**What is required:**
Which lines in the data below contain the string "جميع", with case taken into account? Pull out each of those lines in full.

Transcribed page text
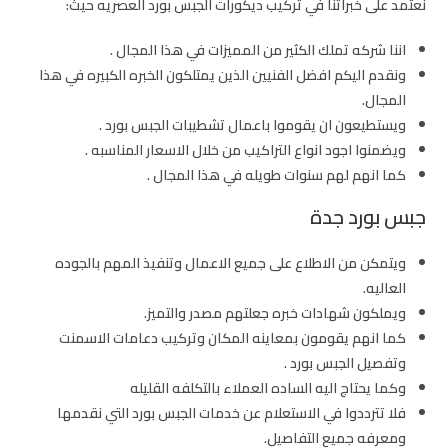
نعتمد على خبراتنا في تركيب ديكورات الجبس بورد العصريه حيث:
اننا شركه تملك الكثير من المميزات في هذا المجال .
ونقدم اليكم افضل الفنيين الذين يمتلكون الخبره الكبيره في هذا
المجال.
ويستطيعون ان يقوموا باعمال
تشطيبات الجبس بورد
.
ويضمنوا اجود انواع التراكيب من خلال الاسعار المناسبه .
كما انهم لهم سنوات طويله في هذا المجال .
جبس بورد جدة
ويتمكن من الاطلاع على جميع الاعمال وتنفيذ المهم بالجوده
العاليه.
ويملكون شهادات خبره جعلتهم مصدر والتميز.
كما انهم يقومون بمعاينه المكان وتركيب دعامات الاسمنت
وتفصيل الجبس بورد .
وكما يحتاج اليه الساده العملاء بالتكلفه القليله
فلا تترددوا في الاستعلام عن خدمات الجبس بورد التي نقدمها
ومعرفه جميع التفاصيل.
---
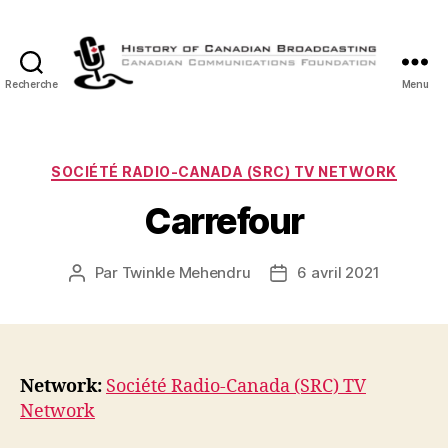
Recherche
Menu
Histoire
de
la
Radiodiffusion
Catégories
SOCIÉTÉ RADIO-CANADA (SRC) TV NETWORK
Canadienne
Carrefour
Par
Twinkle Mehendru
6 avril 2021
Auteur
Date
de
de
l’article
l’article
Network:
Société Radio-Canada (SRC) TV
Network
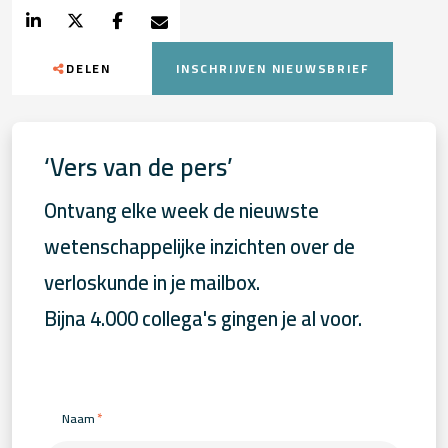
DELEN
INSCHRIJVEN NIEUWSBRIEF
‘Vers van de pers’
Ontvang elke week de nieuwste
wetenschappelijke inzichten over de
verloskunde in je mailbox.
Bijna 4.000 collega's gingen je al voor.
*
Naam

**Written answer:**
ويتمكن من الاطلاع على جميع الاعمال وتنفيذ المهم بالجوده
ومعرفه جميع التفاصيل.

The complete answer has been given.